Cambodian officials said four civilians had been killed and 9 others injured in two border provinces. It was not immediately clear if the airstrikes had caused the casualties.

Hun Sen, the de facto leader of Cambodia, urged restraint. “All frontline forces have to remain patient,” he wrote on his Facebook page on Monday. “The redline of responding has been already set,” he said, without elaborating.

Thailand’s Prime Minister, Anutin Charnvirakul, told reporters in Bangkok that talks were futile because of Cambodia’s actions and that "Cambodia must comply to our conditions in order to stop the fight".

“It’s too late. We’ve been patient,” Anutin said. When asked about the agreement to resolve the dispute signed in Kuala Lumpur, Malaysia, in October, with Trump in attendance, he said: “I don’t remember that anymore.”

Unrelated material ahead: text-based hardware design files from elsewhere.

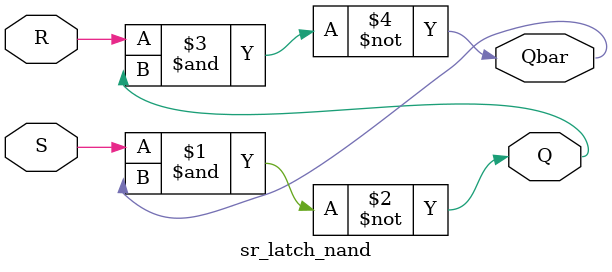
<source format=v>
`timescale 1ns / 1ps


module sr_latch_nand(
    input S,
    input R, 
    output Q, 
    output Qbar
);

nand nand1(Q,S,Qbar);
nand nand2(Qbar,R,Q);

endmodule

</source>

Chaipruak Doungprapat, the Thai army chief, said his goal was to "render Cambodia incapable of military action for a long time".

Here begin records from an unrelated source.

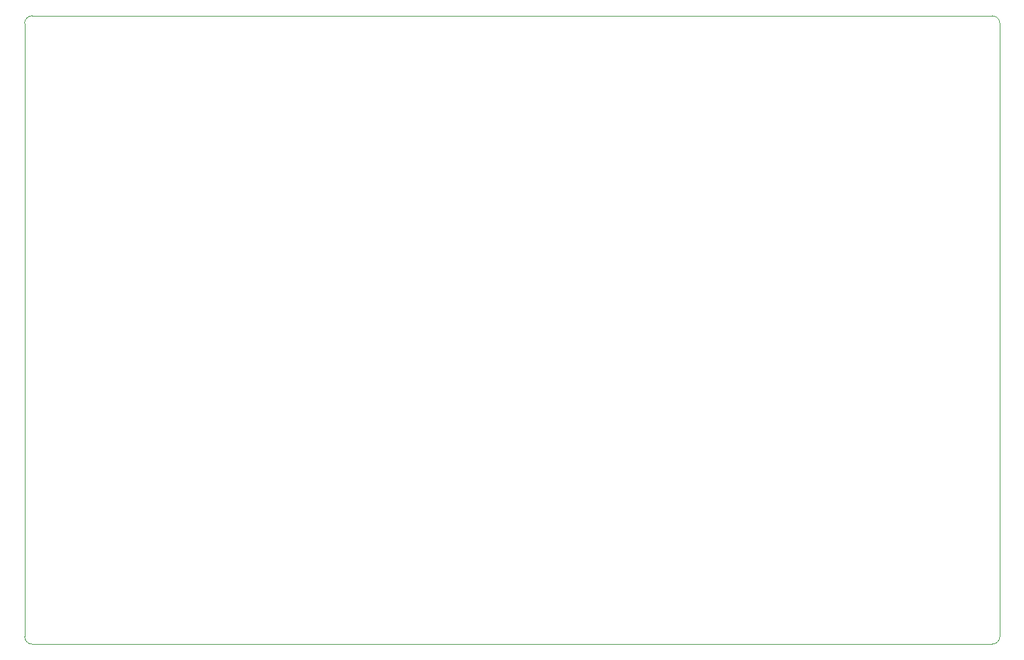
<source format=gbr>
%TF.GenerationSoftware,KiCad,Pcbnew,5.1.10-88a1d61d58~88~ubuntu20.04.1*%
%TF.CreationDate,2021-05-20T14:16:26-06:00*%
%TF.ProjectId,colordance-brain,636f6c6f-7264-4616-9e63-652d62726169,rev?*%
%TF.SameCoordinates,Original*%
%TF.FileFunction,Profile,NP*%
%FSLAX46Y46*%
G04 Gerber Fmt 4.6, Leading zero omitted, Abs format (unit mm)*
G04 Created by KiCad (PCBNEW 5.1.10-88a1d61d58~88~ubuntu20.04.1) date 2021-05-20 14:16:26*
%MOMM*%
%LPD*%
G01*
G04 APERTURE LIST*
%TA.AperFunction,Profile*%
%ADD10C,0.050000*%
%TD*%
G04 APERTURE END LIST*
D10*
X143500000Y-46500000D02*
G75*
G02*
X144500000Y-47500000I0J-1000000D01*
G01*
X144500000Y-129000000D02*
G75*
G02*
X143500000Y-130000000I-1000000J0D01*
G01*
X16000000Y-130000000D02*
G75*
G02*
X15000000Y-129000000I0J1000000D01*
G01*
X15000000Y-47500000D02*
G75*
G02*
X16000000Y-46500000I1000000J0D01*
G01*
X16000000Y-46500000D02*
X143500000Y-46500000D01*
X144500000Y-129000000D02*
X144500000Y-47500000D01*
X15000000Y-129000000D02*
X15000000Y-47500000D01*
X16000000Y-130000000D02*
X143500000Y-130000000D01*
M02*

</source>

Monday’s attacks followed an exchange of fire the previous day that did not appear to be deadly. Still on Sunday, officials ordered residents in four Thai provinces along the border — Buriram, Surin, Sisaket and Ubon Ratchathani — to evacuate to shelters. The Thai military said that roughly 438,000 people had done so. Cambodian officials said on Monday that tens of thousands on their side had moved away from the border.

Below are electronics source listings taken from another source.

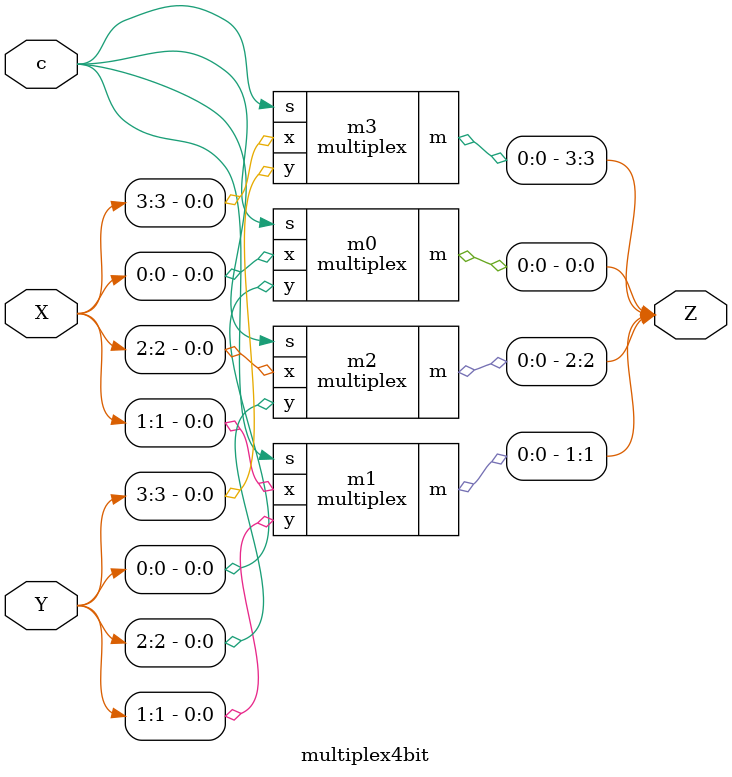
<source format=v>
module multiplex (m,s,x,y);
	output m;
	input s,x,y;

	assign m = (~s & x) | (s & y);
endmodule

module multiplex4bit (Z,c,X,Y);
	output [3:0] Z;
	input c;
	input [3:0] X;
	input [3:0] Y;

	multiplex m0(Z[0],c,X[0],Y[0]);
	multiplex m1(Z[1],c,X[1],Y[1]);
	multiplex m2(Z[2],c,X[2],Y[2]);
	multiplex m3(Z[3],c,X[3],Y[3]);
endmodule



</source>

Malaysia’s leader, Anwar Ibrahim, who with Trump brokered the ceasefire in July, called on both Thailand and Cambodia to exercise restraint.

“Our region cannot afford to see longstanding disputes slip into cycles of confrontation,” Anwar said in a statement.

Tensions had ratcheted up on Sunday, when Thailand said that Cambodian troops had opened fire in the Thai province of Sisaket, prompting Thai forces to respond. Two Thai soldiers were injured, the Thai authorities said.

Cambodia’s defence ministry accused Thailand of firing first, into the Cambodian province of Preah Vihear, using handguns, B40 rocket launchers and 60 millimeter mortars. It said Cambodian forces contacted the Thais and demanded an immediate halt to the firing and that Cambodia had not fired back. The Thai military, it said, then stopped firing within 15 minutes.

The next day, Thai army said that Cambodia opened fire with small arms early in the morning in the Nam Yuen district of Ubon Ratchathani Province, killing at least one soldier and injuring eight others.

Later, it said that Cambodian forces had fired rounds from Soviet-era BM-21 multiple barrel rocket launchers towards Thai civilian areas in Buriram province, prompting the Thai airstrikes. It said there were no reports of casualties from the rocket attack.